Among the measures: jailing record numbers of workers solely for immigration violations—mostly for entering the country illegally—and record-high “removals,” the type of deportation in which those who return risk possible felony charges.

These attacks are taking place even as the number of undocumented immigrants attempting to enter the U.S. has declined due to stepped-up enforcement, high unemployment and obstacles to working as a result of expansion of the government’s E-Verify program, which presses employers to check job applicants’ work authorization online. The Department of Homeland Security doubled the number of cops at the border with Mexico from 2004 to 2010.

The 641,633 apprehensions by immigration cops in 2011 were the lowest since 1972.

But this hasn’t stopped the U.S. government from tightening the screws even more.

The application of increased sanctions for undocumented workers who are caught by immigration cops began in the late 1990s and has skyrocketed under the Obama administration.

For most of the last 40 years less than 10 percent of those picked up by immigration cops were given removal orders.
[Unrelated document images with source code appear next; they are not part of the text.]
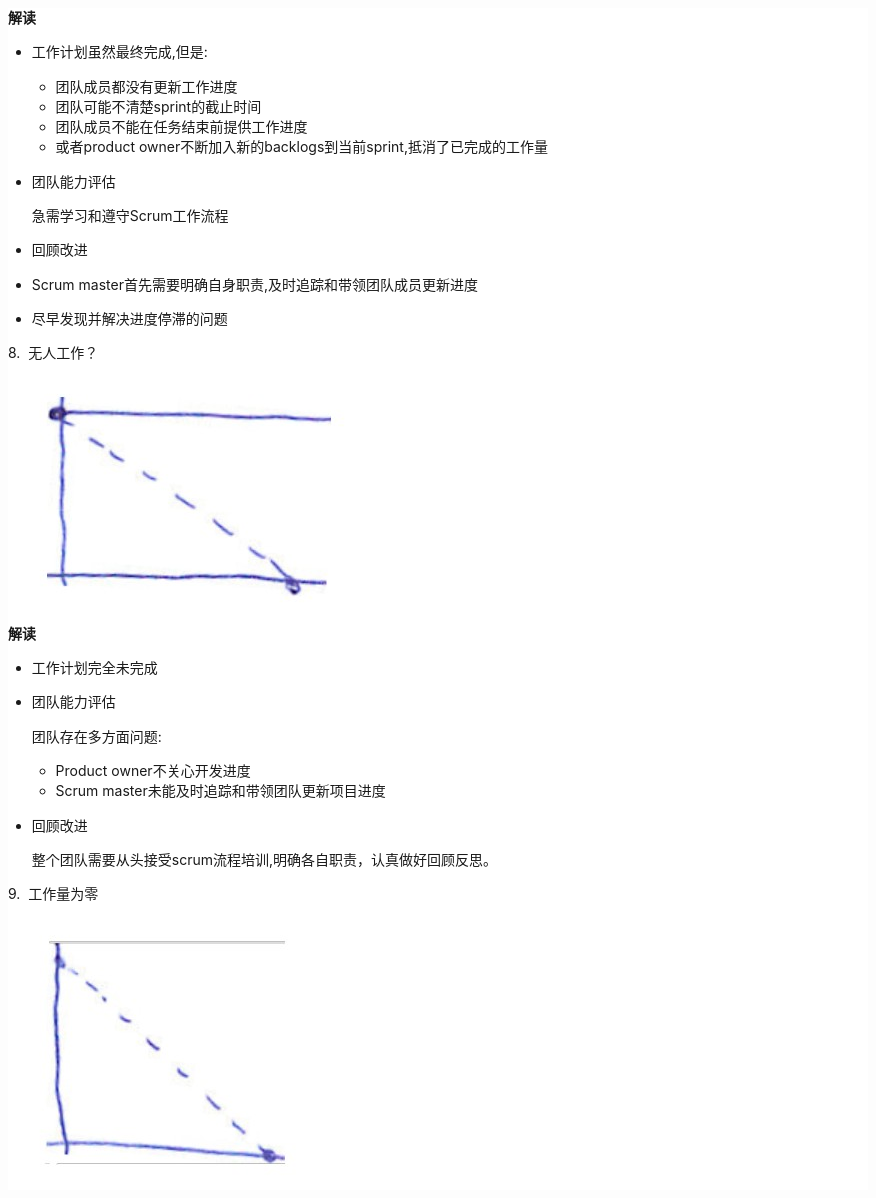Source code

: **解读**

-   工作计划虽然最终完成,但是:

    -   团队成员都没有更新工作进度
      -   团队可能不清楚sprint的截止时间
      -   团队成员不能在任务结束前提供工作进度
      -   或者product owner不断加入新的backlogs到当前sprint,抵消了已完成的工作量

-   团队能力评估

    急需学习和遵守Scrum工作流程


-   回顾改进
  -   Scrum master首先需要明确自身职责,及时追踪和带领团队成员更新进度
  -   尽早发现并解决进度停滞的问题

8.  无人工作？

    ![DoYourDuties](/img/posts/burndownchart/DoYourDuties.jpg)

**解读**

-   工作计划完全未完成

-   团队能力评估

     团队存在多方面问题:

     -   Product owner不关心开发进度
     -   Scrum master未能及时追踪和带领团队更新项目进度

-   回顾改进

    整个团队需要从头接受scrum流程培训,明确各自职责，认真做好回顾反思。

9.  工作量为零

    ![ZeroEffort](/img/posts/burndownchart/ZeroEffort.jpg)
Instead, they were deported under a category known as “voluntary departure,” even though there was nothing voluntary about it. While overall deportations, including “voluntary departures,” are at the lowest level since 1973, more than 50 percent of those deported from the U.S. last year were issued removal orders either by a judge or by immigration agents.

Those deported under a removal order can face misdemeanor or felony charges if they return to the U.S., with sentences ranging from 180 days to 20 years in prison.

In 1992, the Immigration and Naturalization Service turned over 7,122 immigrants for prosecution on immigration violations. By 2010 that figure had jumped more than a hundredfold to 84,606, mostly for “illegal entry” or “illegal reentry.”

Along some border areas that the Department of Homeland Security considers “high-traffic areas” almost 100 percent of those stopped by immigration cops are prosecuted under “Operation Streamline.”

The U.S. government is not seeking to stop immigrants from entering the U.S., but to increase its control of the flow of undocumented labor from Mexico and around the world. Many U.S. corporations depend on immigrant labor to push down wages and to compete more effectively against their rivals around the world.

But with unemployment at high levels and competition for jobs heightened, a lot of bosses are able to fill many of their labor needs without employing as many undocumented workers.

Agribusiness owners, however, who depend heavily on undocumented workers, are complaining that stepped-up enforcement and harsher anti-immigrant laws in several states are causing a labor shortage.

According to Time magazine, roughly 70 percent of the 1.2 million farmworkers in the United States are undocumented. In its Sept. 21 issue the magazine reports that in Washington state, 10 percent of the crops last year were left to rot on the vine because of “acute labor shortages.”

State governments and politicians in several states, including California, Oklahoma, Vermont and Texas, are pushing for expanded “guest worker” programs. Under these programs bosses would “legally” bring in immigrant workers for a year or two with barely more rights than those without papers.

Meanwhile, so far some 82,000 undocumented youth have applied for a temporary permit that would allow them to live and work without fear of deportation for two years under a change in Immigration and Customs Enforcement guidelines announced by Obama in June.

To qualify they have to be between 15 and 30 years old, lived in the U.S. for at least five years and arrived before they were 16, and be in school, a high school graduate or a U.S. military veteran. They also have to pay a $465 application fee and pass a criminal background check. As many as 1.7 million people are estimated to be eligible.

In August the White House ruled that young people who receive the permits are not eligible for Medicaid or other government-subsidized health insurance.

Even more so than the increasingly common executive orders issued by Obama that bypass Congress, the new “deferred action” can be revoked at any time.